Feng, X. - Presenter, University of Central Florida
Electrochemical reduction of N2 to NH3 under ambient conditions may provide an alternative to the Haber−Bosch process for sustainable NH3 synthesis and enable renewable energy storage in NH3 as a carbon-neutral fuel when powered by solar- or wind-generated electricity. However, the development of such process has been impeded by the lack of efficient electrocatalysts for N2 reduction reaction (N2RR), due to the inertness of N2 and the competing hydrogen evolution reaction (HER). Here we report ambient electroreduction of N2 to NH3 with a high selectivity on Pd and Fe-based catalysts.
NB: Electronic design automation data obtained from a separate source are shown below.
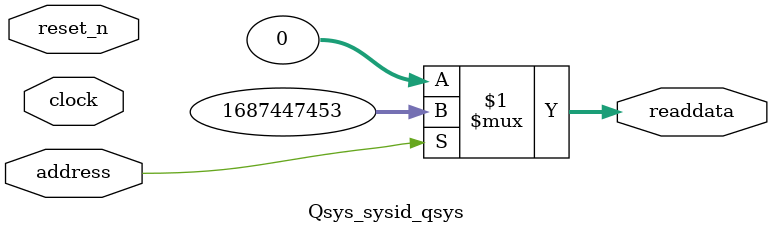
<source format=v>



// synthesis translate_off
`timescale 1ns / 1ps
// synthesis translate_on

// turn off superfluous verilog processor warnings 
// altera message_level Level1 
// altera message_off 10034 10035 10036 10037 10230 10240 10030 

module Qsys_sysid_qsys (
               // inputs:
                address,
                clock,
                reset_n,

               // outputs:
                readdata
             )
;

  output  [ 31: 0] readdata;
  input            address;
  input            clock;
  input            reset_n;

  wire    [ 31: 0] readdata;
  //control_slave, which is an e_avalon_slave
  assign readdata = address ? 1687447453 : 0;

endmodule



</source>
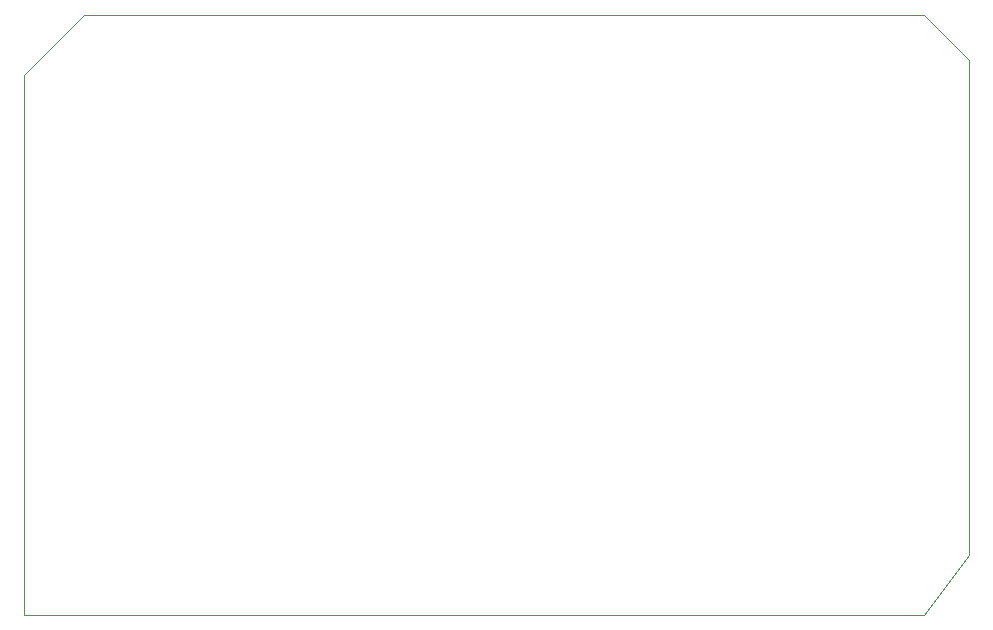
<source format=gm1>
%TF.GenerationSoftware,KiCad,Pcbnew,(5.1.6)-1*%
%TF.CreationDate,2020-08-17T19:43:53-04:00*%
%TF.ProjectId,keeb_v1,6b656562-5f76-4312-9e6b-696361645f70,rev?*%
%TF.SameCoordinates,Original*%
%TF.FileFunction,Profile,NP*%
%FSLAX46Y46*%
G04 Gerber Fmt 4.6, Leading zero omitted, Abs format (unit mm)*
G04 Created by KiCad (PCBNEW (5.1.6)-1) date 2020-08-17 19:43:53*
%MOMM*%
%LPD*%
G01*
G04 APERTURE LIST*
%TA.AperFunction,Profile*%
%ADD10C,0.050000*%
%TD*%
G04 APERTURE END LIST*
D10*
X67310000Y-93980000D02*
X72390000Y-88900000D01*
X67310000Y-139700000D02*
X67310000Y-93980000D01*
X143510000Y-139700000D02*
X67310000Y-139700000D01*
X147320000Y-134620000D02*
X143510000Y-139700000D01*
X147320000Y-92710000D02*
X147320000Y-134620000D01*
X143510000Y-88900000D02*
X147320000Y-92710000D01*
X72390000Y-88900000D02*
X143510000Y-88900000D01*
M02*

</source>
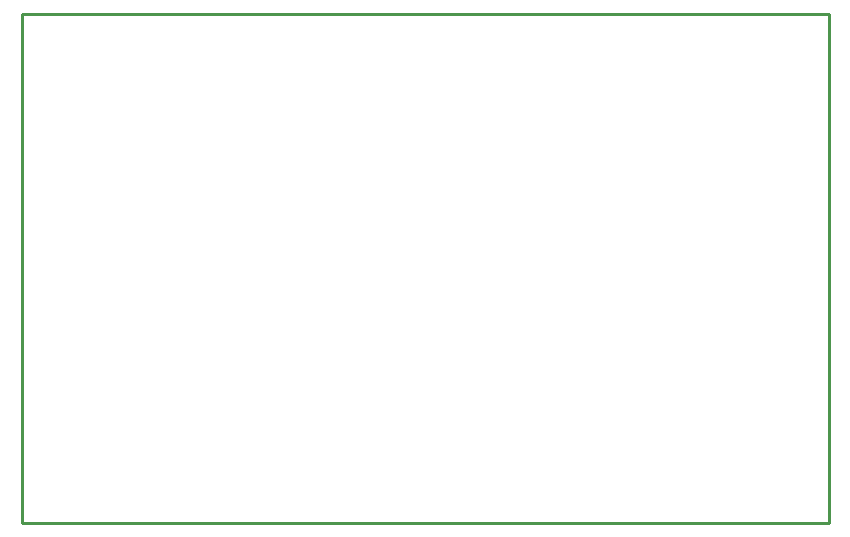
<source format=gbr>
G04*
G04 #@! TF.GenerationSoftware,Altium Limited,Altium Designer,22.4.2 (48)*
G04*
G04 Layer_Color=8388736*
%FSLAX25Y25*%
%MOIN*%
G70*
G04*
G04 #@! TF.SameCoordinates,AD9AAAA9-8C15-4E76-B8C9-5665C563ED73*
G04*
G04*
G04 #@! TF.FilePolarity,Positive*
G04*
G01*
G75*
%ADD10C,0.01000*%
D10*
X212500Y311000D02*
Y480500D01*
Y311000D02*
X481500D01*
Y480500D01*
X212500D02*
X481500D01*
M02*

</source>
We found that Pd nanoparticles can catalyze the electrohydrogenation of N2 to NH3 in a phosphate buffer solution and exhibit a high yield rate and a Faradaic efficiency of 8.2% for NH3 production at +0.1 V vs the reversible hydrogen electrode (RHE). The unique activity of Pd at low overpotentials outperforms other catalysts including Au and Pt, and is attributed to the in situ formed Pd hydride [1]. We also developed an Fe/Fe3O4 catalyst for electrochemical NH3 synthesis, which was prepared by oxidizing an Fe foil at 300 oC in O2 atmosphere followed by in situ electrochemical reduction until a stable state is reached. The derived Fe/Fe3O4 catalyst shows a Faradaic efficiency of 8.3% for NH3 production at −0.3 V vs RHE, superior to the catalytic performance of Fe, Fe3O4, and Fe2O3 nanoparticles. The enhanced selectivities for N2RR on the Pd and the Fe/Fe3O4 catalysts are both attributed to a large improvement of the N2RR activity as well as an effective suppression of the HER activity.


[1] Wang, J.; Yu, L.; Hu, L.; Chen, G.; Xin, H.; Feng, X. Ambient ammonia synthesis via palladium-catalyzed electrohydrogenation of dinitrogen at low overpotential. Nature Communications 2018, accepted.